Miss. River closure unlikely to alter CBOT loading rules -CME
CHICAGO Nov 14 (Reuters) - The CME Group said on Wednesday that the prospect of commercial barge traffic being halted on the Mississippi River next month due to water conservation measures is unlikely to affect its rules about loading and delivering grain against Chicago Board of Trade futures.
Barge traffic on the Mississippi River may be restricted or halted entirely from St. Louis to Cairo, Illinois, in mid-December as drought conservation measures stem the inflow of water from the Missouri River, government and industry sources have said.
That stretch of the Mississippi is a key grain shipping artery connecting farms in the Midwest with export terminals at the Gulf Coast, and grain traders wondered whether a disruption might interfere with the ability of commercial grain facilities at CBOT delivery points to load Gulf-bound barges.

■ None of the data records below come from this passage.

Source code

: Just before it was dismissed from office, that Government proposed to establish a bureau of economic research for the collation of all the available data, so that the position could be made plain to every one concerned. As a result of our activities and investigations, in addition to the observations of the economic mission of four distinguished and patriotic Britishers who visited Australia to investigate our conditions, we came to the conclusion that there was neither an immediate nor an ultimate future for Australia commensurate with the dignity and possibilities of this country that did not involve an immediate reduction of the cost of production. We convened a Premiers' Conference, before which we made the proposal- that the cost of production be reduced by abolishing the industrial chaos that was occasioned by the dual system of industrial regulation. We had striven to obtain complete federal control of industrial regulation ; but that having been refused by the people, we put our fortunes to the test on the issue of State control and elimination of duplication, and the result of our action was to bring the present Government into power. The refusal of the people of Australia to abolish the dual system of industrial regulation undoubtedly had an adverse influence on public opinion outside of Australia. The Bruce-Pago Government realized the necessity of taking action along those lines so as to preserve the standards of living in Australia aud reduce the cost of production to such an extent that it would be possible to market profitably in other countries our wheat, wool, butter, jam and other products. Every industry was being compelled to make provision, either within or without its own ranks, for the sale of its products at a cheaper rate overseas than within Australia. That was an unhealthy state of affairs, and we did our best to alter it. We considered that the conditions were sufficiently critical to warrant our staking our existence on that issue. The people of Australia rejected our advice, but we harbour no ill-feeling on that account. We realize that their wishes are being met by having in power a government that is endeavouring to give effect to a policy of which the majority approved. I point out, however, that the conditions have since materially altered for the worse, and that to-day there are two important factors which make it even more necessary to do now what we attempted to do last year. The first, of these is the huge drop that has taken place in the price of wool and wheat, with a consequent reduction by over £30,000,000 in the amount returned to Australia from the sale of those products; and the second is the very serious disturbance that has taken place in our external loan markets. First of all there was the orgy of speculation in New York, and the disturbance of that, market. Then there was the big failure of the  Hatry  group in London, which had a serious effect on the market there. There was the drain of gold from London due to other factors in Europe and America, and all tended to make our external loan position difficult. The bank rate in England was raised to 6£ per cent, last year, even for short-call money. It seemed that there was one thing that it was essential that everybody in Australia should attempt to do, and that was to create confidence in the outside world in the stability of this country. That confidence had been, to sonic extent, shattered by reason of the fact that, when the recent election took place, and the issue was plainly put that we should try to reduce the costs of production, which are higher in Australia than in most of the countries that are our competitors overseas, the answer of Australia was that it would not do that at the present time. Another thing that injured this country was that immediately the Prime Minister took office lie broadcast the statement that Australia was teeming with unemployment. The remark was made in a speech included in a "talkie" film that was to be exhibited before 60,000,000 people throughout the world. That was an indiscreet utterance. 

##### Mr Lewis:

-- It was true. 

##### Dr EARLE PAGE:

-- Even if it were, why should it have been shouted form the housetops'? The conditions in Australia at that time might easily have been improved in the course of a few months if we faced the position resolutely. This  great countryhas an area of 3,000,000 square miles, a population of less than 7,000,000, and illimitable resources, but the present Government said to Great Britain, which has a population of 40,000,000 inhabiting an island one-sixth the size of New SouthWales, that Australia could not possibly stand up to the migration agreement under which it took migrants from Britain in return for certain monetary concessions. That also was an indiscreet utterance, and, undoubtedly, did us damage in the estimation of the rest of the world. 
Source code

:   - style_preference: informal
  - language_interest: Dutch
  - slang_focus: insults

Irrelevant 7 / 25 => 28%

Because the delivery points for CBOT corn futures are located on the Illinois River, which flows into the Mississippi, CME said in a statement that an obstruction on the Mississippi from St. Louis to Cairo "would be unlikely to result in a condition of load impossibility and Force Majeure."
However, some CBOT soybean and wheat delivery points are located in the St. Louis area, and CME said closing the St. Louis-to-Cairo section of the Mississippi could affect those delivery points.
Under that scenario, the exchange said, existing CBOT rules would require any affected grain delivery facility "to arrange for water conveyance to be loaded at another regular facility and compensate the taker for any transportation loss resulting from the change in location."
First notice day for deliveries against CBOT December corn and wheat futures is Nov. 30, and first delivery day is Dec. 3. For soybeans, the first delivery day against the January contract is Jan. 2, 2013.
Some analysts questioned the likelihood of a major disruption to Mississippi River barge traffic next month.
"I would give it maybe a 25 percent chance that the river actually ends up being closed. It's become a political issue now. People are squawking to Washington like crazy," said Charlie Sernatinger with ABN AMRO in Chicago.
"The argument has been made that closing a major highway of commerce during a slow economy is just not the way to go," Sernatinger said.